■ Task instructions ■
The records that follow are to be repeated exactly, with the pictures removed.

Records from a dataset:
===
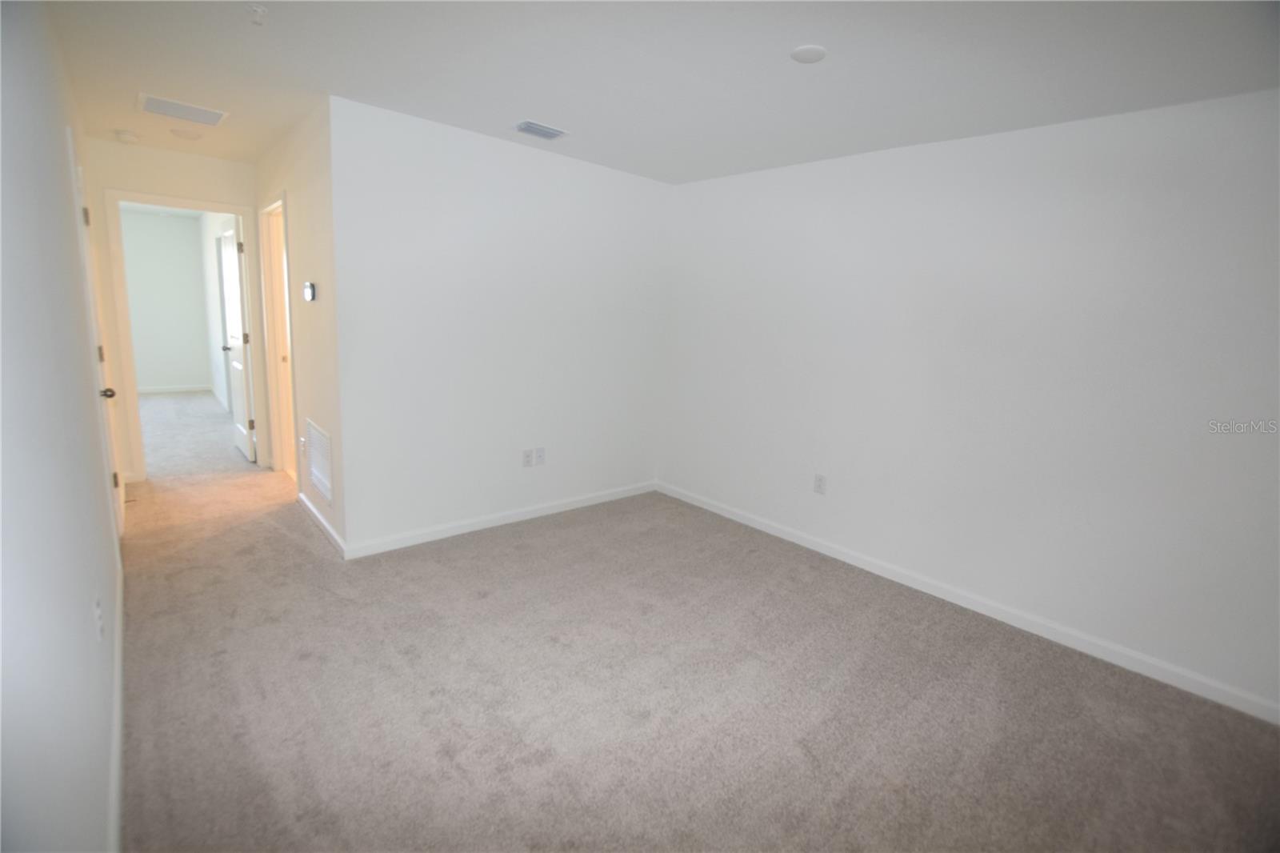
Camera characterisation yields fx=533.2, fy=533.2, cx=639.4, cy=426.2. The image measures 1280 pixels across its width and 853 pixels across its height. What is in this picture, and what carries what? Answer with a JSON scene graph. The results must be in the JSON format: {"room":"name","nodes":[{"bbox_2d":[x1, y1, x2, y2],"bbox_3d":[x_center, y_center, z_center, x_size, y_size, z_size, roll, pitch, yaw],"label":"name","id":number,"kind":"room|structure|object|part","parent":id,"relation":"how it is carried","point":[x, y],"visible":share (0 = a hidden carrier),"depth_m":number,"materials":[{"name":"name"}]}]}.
{"room":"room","nodes":[
{"label":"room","id":0,"kind":"room"},
{"bbox_2d":[0,0,125,852],"bbox_3d":[-1.584,-0.142,1.381,0.126,2.440,5.757,-7,14,-42],"label":"left wall","id":1,"kind":"structure","parent":0,"point":[81,620],"depth_m":1.16,"materials":[{"name":"white paint"}]},
{"bbox_2d":[68,142,126,538],"bbox_3d":[-2.777,-0.287,2.720,0.129,2.033,0.801,-7,14,-42],"label":"left door","id":2,"kind":"structure","parent":1,"relation":"in","point":[78,190],"depth_m":2.78,"materials":[{"name":"white paint"}]},
{"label":"hinge","id":3,"kind":"part","parent":2,"relation":"part of","materials":[{"name":"metal"}]},
{"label":"hinge","id":4,"kind":"part","parent":2,"relation":"part of","materials":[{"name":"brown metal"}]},
{"bbox_3d":[-2.786,-0.175,2.793,0.073,0.063,0.063,-7,14,-42],"label":"doorknob","id":5,"kind":"part","parent":2,"relation":"part of","materials":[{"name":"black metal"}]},
{"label":"hinge","id":6,"kind":"part","parent":2,"relation":"part of","materials":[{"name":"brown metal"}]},
{"bbox_2d":[92,593,103,641],"bbox_3d":[-1.575,0.554,1.555,0.009,0.119,0.074,-7,14,-42],"label":"wall outlet","id":7,"kind":"object","parent":1,"relation":"attached to","point":[98,615],"visible":0.99,"depth_m":1.53,"materials":[{"name":"white plastic"}]},
{"bbox_2d":[108,552,124,852],"bbox_3d":[-1.362,1.029,1.383,0.016,0.088,4.064,-7,14,-42],"label":"baseboard","id":8,"kind":"structure","parent":1,"relation":"attached to","point":[118,667],"depth_m":1.63,"materials":[{"name":"white paint"}]},
{"bbox_2d":[118,206,213,394],"bbox_3d":[-7.048,-1.669,7.236,2.233,2.497,0.125,-7,14,-42],"label":"far room wall","id":9,"kind":"structure","parent":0,"point":[178,225],"depth_m":7.49,"materials":[{"name":"paint"}]},
{"bbox_2d":[137,384,211,393],"bbox_3d":[-7.075,-0.508,7.443,1.657,0.090,0.015,-7,14,-42],"label":"baseboard","id":10,"kind":"structure","parent":9,"relation":"attached to","point":[141,391],"depth_m":7.73,"materials":[{"name":"white paint"}]},
{"bbox_2d":[83,139,267,480],"bbox_3d":[-3.536,-0.814,4.105,1.149,2.448,0.121,-7,14,-42],"label":"hallway end wall","id":11,"kind":"structure","parent":0,"point":[211,162],"depth_m":3.89,"materials":[{"name":"paint"}]},
{"bbox_2d":[103,189,265,478],"bbox_3d":[-3.526,-0.662,4.239,0.892,2.109,0.158,-7,14,-42],"label":"door frame","id":12,"kind":"structure","parent":11,"relation":"attached to","point":[244,210],"depth_m":4.01,"materials":[{"name":"white paint"}]},
{"bbox_2d":[219,216,255,459],"bbox_3d":[-3.606,-0.750,4.780,0.168,2.037,0.754,-7,14,-42],"label":"open door","id":13,"kind":"structure","parent":12,"relation":"attached to","point":[244,431],"depth_m":4.65,"materials":[{"name":"white paint"}]},
{"bbox_2d":[198,211,239,413],"bbox_3d":[-4.877,-1.366,6.301,0.124,2.538,4.081,-7,14,-42],"label":"bedroom side wall","id":14,"kind":"structure","parent":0,"point":[211,254],"depth_m":6.96,"materials":[{"name":"white paint"}]},
{"bbox_2d":[256,97,347,555],"bbox_3d":[-2.359,-0.671,3.721,0.127,2.472,2.315,-7,14,-42],"label":"hallway side wall","id":15,"kind":"structure","parent":0,"point":[329,394],"depth_m":3.17,"materials":[{"name":"paint"}]},
{"bbox_2d":[259,191,299,482],"bbox_3d":[-2.660,-0.582,4.024,0.155,2.121,0.963,-7,14,-42],"label":"door frame","id":16,"kind":"structure","parent":15,"relation":"in","point":[286,290],"depth_m":4.20,"materials":[{"name":"paint"}]},
{"bbox_2d":[299,435,307,457],"bbox_3d":[-2.246,0.136,3.549,0.020,0.126,0.074,-7,14,-42],"label":"wall outlet","id":17,"kind":"object","parent":15,"relation":"attached to","point":[302,438],"visible":0.98,"depth_m":3.53,"materials":[{"name":"white plastic"}]},
{"bbox_2d":[302,280,316,301],"bbox_3d":[-1.952,-0.797,3.148,0.032,0.109,0.129,-7,14,-42],"label":"thermostat","id":18,"kind":"object","parent":15,"relation":"attached to","point":[309,290],"visible":0.99,"depth_m":3.11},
===
■ Your response ■
Camera characterisation yields fx=533.2, fy=533.2, cx=639.4, cy=426.2. The image measures 1280 pixels across its width and 853 pixels across its height. What is in this picture, and what carries what? Answer with a JSON scene graph. The results must be in the JSON format: {"room":"name","nodes":[{"bbox_2d":[x1, y1, x2, y2],"bbox_3d":[x_center, y_center, z_center, x_size, y_size, z_size, roll, pitch, yaw],"label":"name","id":number,"kind":"room|structure|object|part","parent":id,"relation":"how it is carried","point":[x, y],"visible":share (0 = a hidden carrier),"depth_m":number,"materials":[{"name":"name"}]}]}.
{"room":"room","nodes":[
{"label":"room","id":0,"kind":"room"},
{"bbox_2d":[0,0,125,852],"bbox_3d":[-1.584,-0.142,1.381,0.126,2.440,5.757,-7,14,-42],"label":"left wall","id":1,"kind":"structure","parent":0,"point":[81,620],"depth_m":1.16,"materials":[{"name":"white paint"}]},
{"bbox_2d":[68,142,126,538],"bbox_3d":[-2.777,-0.287,2.720,0.129,2.033,0.801,-7,14,-42],"label":"left door","id":2,"kind":"structure","parent":1,"relation":"in","point":[78,190],"depth_m":2.78,"materials":[{"name":"white paint"}]},
{"label":"hinge","id":3,"kind":"part","parent":2,"relation":"part of","materials":[{"name":"metal"}]},
{"label":"hinge","id":4,"kind":"part","parent":2,"relation":"part of","materials":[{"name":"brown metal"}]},
{"bbox_3d":[-2.786,-0.175,2.793,0.073,0.063,0.063,-7,14,-42],"label":"doorknob","id":5,"kind":"part","parent":2,"relation":"part of","materials":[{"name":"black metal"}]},
{"label":"hinge","id":6,"kind":"part","parent":2,"relation":"part of","materials":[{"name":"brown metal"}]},
{"bbox_2d":[92,593,103,641],"bbox_3d":[-1.575,0.554,1.555,0.009,0.119,0.074,-7,14,-42],"label":"wall outlet","id":7,"kind":"object","parent":1,"relation":"attached to","point":[98,615],"visible":0.99,"depth_m":1.53,"materials":[{"name":"white plastic"}]},
{"bbox_2d":[108,552,124,852],"bbox_3d":[-1.362,1.029,1.383,0.016,0.088,4.064,-7,14,-42],"label":"baseboard","id":8,"kind":"structure","parent":1,"relation":"attached to","point":[118,667],"depth_m":1.63,"materials":[{"name":"white paint"}]},
{"bbox_2d":[118,206,213,394],"bbox_3d":[-7.048,-1.669,7.236,2.233,2.497,0.125,-7,14,-42],"label":"far room wall","id":9,"kind":"structure","parent":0,"point":[178,225],"depth_m":7.49,"materials":[{"name":"paint"}]},
{"bbox_2d":[137,384,211,393],"bbox_3d":[-7.075,-0.508,7.443,1.657,0.090,0.015,-7,14,-42],"label":"baseboard","id":10,"kind":"structure","parent":9,"relation":"attached to","point":[141,391],"depth_m":7.73,"materials":[{"name":"white paint"}]},
{"bbox_2d":[83,139,267,480],"bbox_3d":[-3.536,-0.814,4.105,1.149,2.448,0.121,-7,14,-42],"label":"hallway end wall","id":11,"kind":"structure","parent":0,"point":[211,162],"depth_m":3.89,"materials":[{"name":"paint"}]},
{"bbox_2d":[103,189,265,478],"bbox_3d":[-3.526,-0.662,4.239,0.892,2.109,0.158,-7,14,-42],"label":"door frame","id":12,"kind":"structure","parent":11,"relation":"attached to","point":[244,210],"depth_m":4.01,"materials":[{"name":"white paint"}]},
{"bbox_2d":[219,216,255,459],"bbox_3d":[-3.606,-0.750,4.780,0.168,2.037,0.754,-7,14,-42],"label":"open door","id":13,"kind":"structure","parent":12,"relation":"attached to","point":[244,431],"depth_m":4.65,"materials":[{"name":"white paint"}]},
{"bbox_2d":[198,211,239,413],"bbox_3d":[-4.877,-1.366,6.301,0.124,2.538,4.081,-7,14,-42],"label":"bedroom side wall","id":14,"kind":"structure","parent":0,"point":[211,254],"depth_m":6.96,"materials":[{"name":"white paint"}]},
{"bbox_2d":[256,97,347,555],"bbox_3d":[-2.359,-0.671,3.721,0.127,2.472,2.315,-7,14,-42],"label":"hallway side wall","id":15,"kind":"structure","parent":0,"point":[329,394],"depth_m":3.17,"materials":[{"name":"paint"}]},
{"bbox_2d":[259,191,299,482],"bbox_3d":[-2.660,-0.582,4.024,0.155,2.121,0.963,-7,14,-42],"label":"door frame","id":16,"kind":"structure","parent":15,"relation":"in","point":[286,290],"depth_m":4.20,"materials":[{"name":"paint"}]},
{"bbox_2d":[299,435,307,457],"bbox_3d":[-2.246,0.136,3.549,0.020,0.126,0.074,-7,14,-42],"label":"wall outlet","id":17,"kind":"object","parent":15,"relation":"attached to","point":[302,438],"visible":0.98,"depth_m":3.53,"materials":[{"name":"white plastic"}]},
{"bbox_2d":[302,280,316,301],"bbox_3d":[-1.952,-0.797,3.148,0.032,0.109,0.129,-7,14,-42],"label":"thermostat","id":18,"kind":"object","parent":15,"relation":"attached to","point":[309,290],"visible":0.99,"depth_m":3.11},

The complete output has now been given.